I just took a look at mine, and there's nothing from these photos that makes me think it's anything other than a 5D2.


----------



## smartin53 (Oct 10, 2011)

Well this is easy. Clearly they are testing SOME kind of canon camera. Its not a 1 series for sure. It also appears to differ from the 5D and 7D in some minor bits though this could be an effect from the way the pic was taken. Clearly the model itself is blacked out, but I also see the tag near the right base that would indicate a Mark Whatever label. They wouldn't blank out the model unless they were clearly trying to hide exactly what it was, and that back probably has a purpose besides just disguise. I bet you they installed some sort of mech to allow viewing of the LCD from the eyepiece. I'd say its a 5D III or 7D II prototype getting some field work, leaning heavily towards the former.


----------



## neuroanatomist (Oct 10, 2011)

Still not sure it's a new camera. Probably a 5DII in a home-build video rig. The use of a non-standard hood is consistent with the 'home built' aspect. I've seen all kinds of those...here's one interesting example.


----------



## K-amps (Oct 10, 2011)

neuroanatomist said:


> Still not sure it's a new camera. Probably a 5DII in a home-build video rig. The use of a non-standard hood is consistent with the 'home built' aspect. I've seen all kinds of those...here's one interesting example.



Haha! good one.


----------



## smartin53 (Oct 10, 2011)

neuroanatomist said:


>



No words can describe how awesome this is.


----------



## wockawocka (Oct 10, 2011)

kubelik said:


> what is it about the body that looks different from a regular old 5D Mark II?
> 
> I just took a look at mine, and there's nothing from these photos that makes me think it's anything other than a 5D2.

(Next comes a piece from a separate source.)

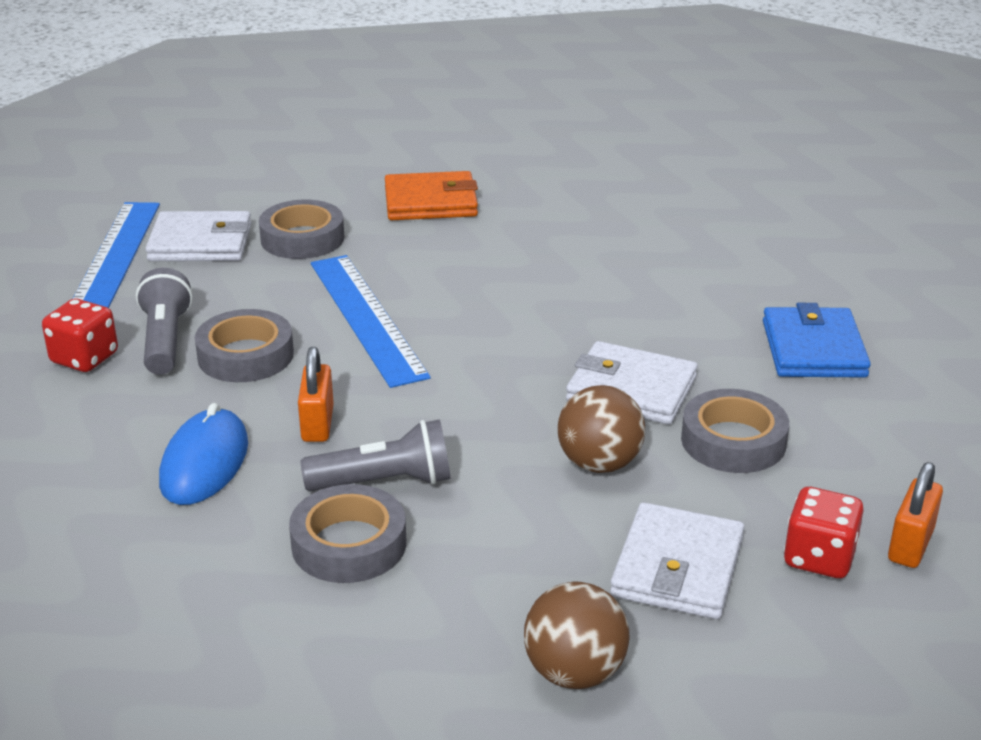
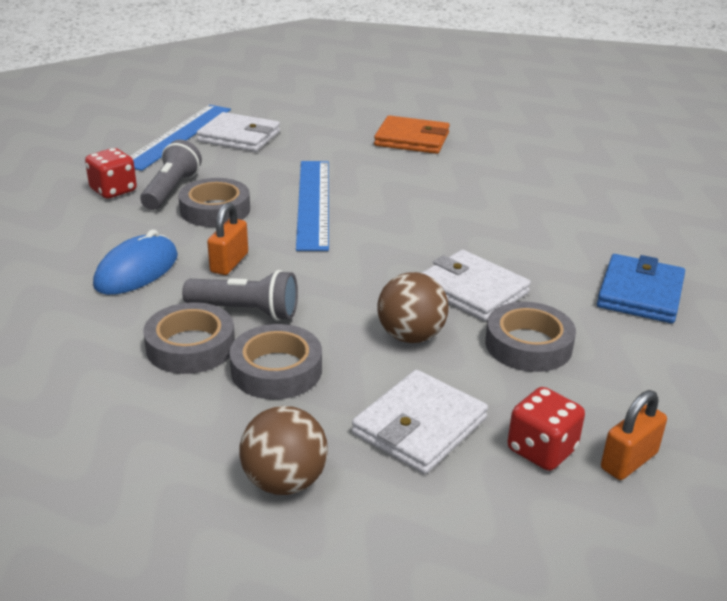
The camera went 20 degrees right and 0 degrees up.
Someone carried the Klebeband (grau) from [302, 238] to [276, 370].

The weather sealing on the external ports (rubber covers) wrap around the front of the camera. The 5D2 doesn't look like this. If it is a 5D3 then that could be improved weather sealing.

Who's to say Canon didn't disguise the camera like car manufacturers do when they are on the Nurburgring.


----------



## smartin53 (Oct 10, 2011)

wockawocka said:


> Who's to say Canon didn't disguise the camera like car manufacturers do when they are on the Nurburgring.



Thats exactly what I had in mind


----------



## Picsfor (Oct 10, 2011)

I have 2 5D2's - one from when they were released and one bought with the discount a month a go.

Neither of them looks like this camera. And it is not a 1D series either. It is definitely an extremely over the top home build, or a prototype out in the field being tested...

As to which model it is a prototype for, I have not idea...


----------



## wockawocka (Oct 10, 2011)

Also notice the EOS logo placement is almost directly above the name of the camera.

The 5D2 has a big gap.

Also, on the shot showing the back, you cannot see any arrows or raised dots on the battery flap.


----------



## Picsfor (Oct 10, 2011)

Oh yeah, that isn't a current 24-105 either...


----------



## wockawocka (Oct 10, 2011)

I just put the image through smart sharpen in CS5, motion blur and IV seems to be fairly clear in the top right.

Odd place for it to be. Could the original poster supply me with the raw file? I could totally tidy this up further.

Edit: Not when an Iphone 4 was used


----------



## NormanBates (Oct 10, 2011)

here you can find all the info you want about that betacam-DSLR hybrid:
http://www.electricfilms.net.au/hyper35conversions.htm


----------



## J. McCabe (Oct 10, 2011)

rporterfield said:


> J. McCabe said:
> 
> 
> > What lens hood is that ?
> ...



Pulled my 24-105mm's lens hood out of the bag - it's petal shaped. A quick search in Google shows the same.


----------



## niccyboy (Oct 11, 2011)

J. McCabe said:


> rporterfield said:
> 
> 
> > J. McCabe said:
> ...



both my 24-105 and 24-70 are petal shaped


----------



## neuroanatomist (Oct 11, 2011)

NormanBates said:


> here you can find all the info you want about that betacam-DSLR hybrid:
> http://www.electricfilms.net.au/hyper35conversions.htm



Thanks and kudos for being the only person to *correctly* answer the OP's question. Sorry, speculators. (Waggles fingers.) You don't need to see its identification. This is not the 5DIII you're looking for. Move along.


----------



## NormanBates (Oct 11, 2011)

I must say I cheated: I posted this on a video-centric forum, and the experts there found the correct link (which, as they also pointed out, is actually very old):
http://www.dvxuser.com/V6/showthread.php?263962-a-DSLR-made-to-look-like-a-shoulder-mounted-video-camera


----------